Work request:
In the text on fractional strict degeneracy of graphs below, copy the passage from "It extends degeneracy" to "complete bipartite graphs." word for word.

Given text:
==============================
Fractional Strict Degeneracy of Graphs

TL;DR

This paper introduces two new degeneracy analogues for fractional DP-coloring, providing upper bounds for the fractional DP-chromatic number of various graph classes.

Contribution

It extends degeneracy concepts to fractional DP-coloring, offering bounds for fractional DP-chromatic numbers of specific graph families.

Findings

Bound the fractional DP-chromatic number of unicyclic graphs.

Bound the fractional DP-chromatic number of some complete bipartite graphs.

Bound the fractional DP-chromatic number of sparse graphs.

Abstract

DP-coloring (also called correspondence coloring) is a generalization of list coloring introduced by Dvo\v{r}\'{a}k and Postle in 2015. The DP-chromatic number of a graph $G$, $\chi_{_{DP}}(G)$, is the analogue of the chromatic number of $G$ in the DP context and is bounded above by the degeneracy of $G$ plus one. Over the last two years a plethora of authors have introduced variations on the notion of degeneracy and used these new ideas to give improved bounds on the DP-chromatic number of certain families of graphs. Fractional DP-coloring is a generalization of fractional list coloring introduced by Bernshteyn, Kostochka, and Zhu in 2019. In this paper we introduce two analogues of the degeneracy of a graph to the fractional context, each of which bound its fractional DP-chromatic number from above. We use these analogues to bound the fractional DP-chromatic number of a variety of graphs including unicyclic graphs, some complete bipartite graphs, and sparse graphs.
==============================
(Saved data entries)

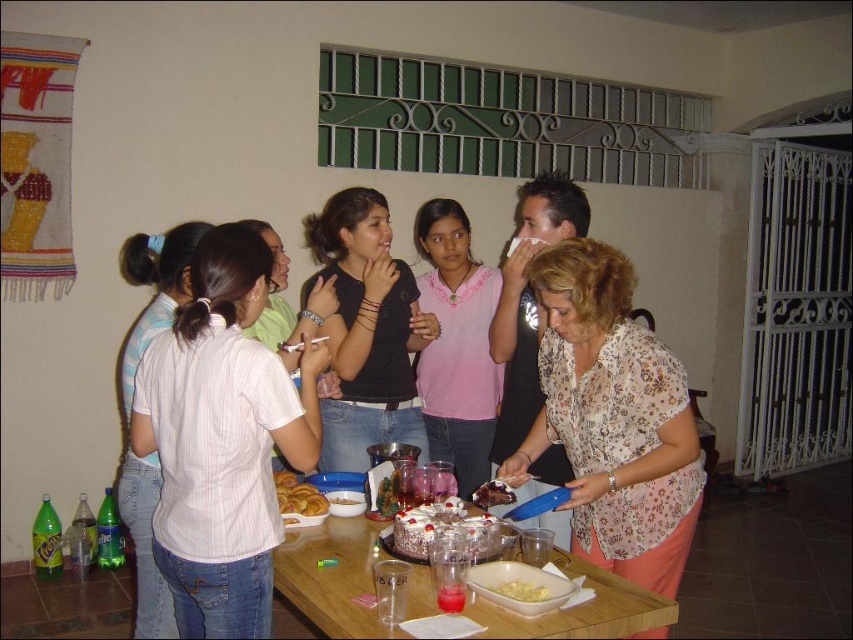
Does black matte shirt at center appear over white glossy cake at center?

Yes, black matte shirt at center is above white glossy cake at center.

Is point (355, 291) closer to camera compared to point (450, 497)?

No.

I want to click on black matte shirt at center, so 366,330.

Is matte white cake at center bigger than white frosted cake at center?

Yes.

Does point (509, 376) lie behind point (335, 499)?

Yes, point (509, 376) is behind point (335, 499).

What do you see at coordinates (593, 394) in the screenshot? I see `matte white cake at center` at bounding box center [593, 394].

Locate an element on the screen. matte white cake at center is located at coordinates (593, 394).

Who is positioned more to the right, white striped shirt at left or golden brown doughnut at center?

Positioned to the right is golden brown doughnut at center.

In the scene shown: Is white striped shirt at left bigger than golden brown doughnut at center?

Yes, white striped shirt at left is bigger than golden brown doughnut at center.

Identify the location of white striped shirt at left. The height and width of the screenshot is (640, 853). (155, 291).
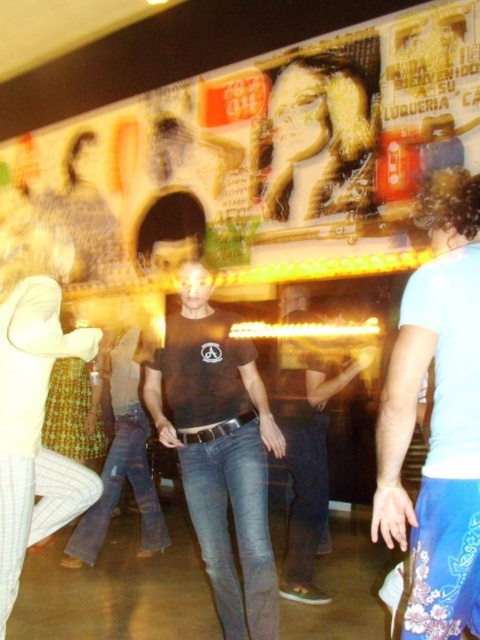
Which is in front, point (416, 621) or point (253, 355)?

Positioned in front is point (416, 621).

Locate an element on the screen. light blue denim jeans at center is located at coordinates (437, 422).

Does matte gold hair at upper center appear under black leather belt at center?

No.

Where is `matte gold hair at upper center`? This screenshot has height=640, width=480. matte gold hair at upper center is located at coordinates (316, 141).

Where is `matte gold hair at upper center`? matte gold hair at upper center is located at coordinates (316, 141).

Can you confirm if white cotton shirt at center is smaller than matte gold hair at upper center?

Correct, white cotton shirt at center occupies less space than matte gold hair at upper center.

Between point (43, 310) and point (328, 61), which one is positioned in front?

Point (43, 310) is more forward.

Between point (3, 292) and point (324, 196), which one is positioned behind?

Positioned behind is point (324, 196).

This screenshot has height=640, width=480. In order to click on white cotton shirt at center in this screenshot , I will do `click(35, 397)`.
==============================
Problem solution:
It extends degeneracy concepts to fractional DP-coloring, offering bounds for fractional DP-chromatic numbers of specific graph families.

Findings

Bound the fractional DP-chromatic number of unicyclic graphs.

Bound the fractional DP-chromatic number of some complete bipartite graphs.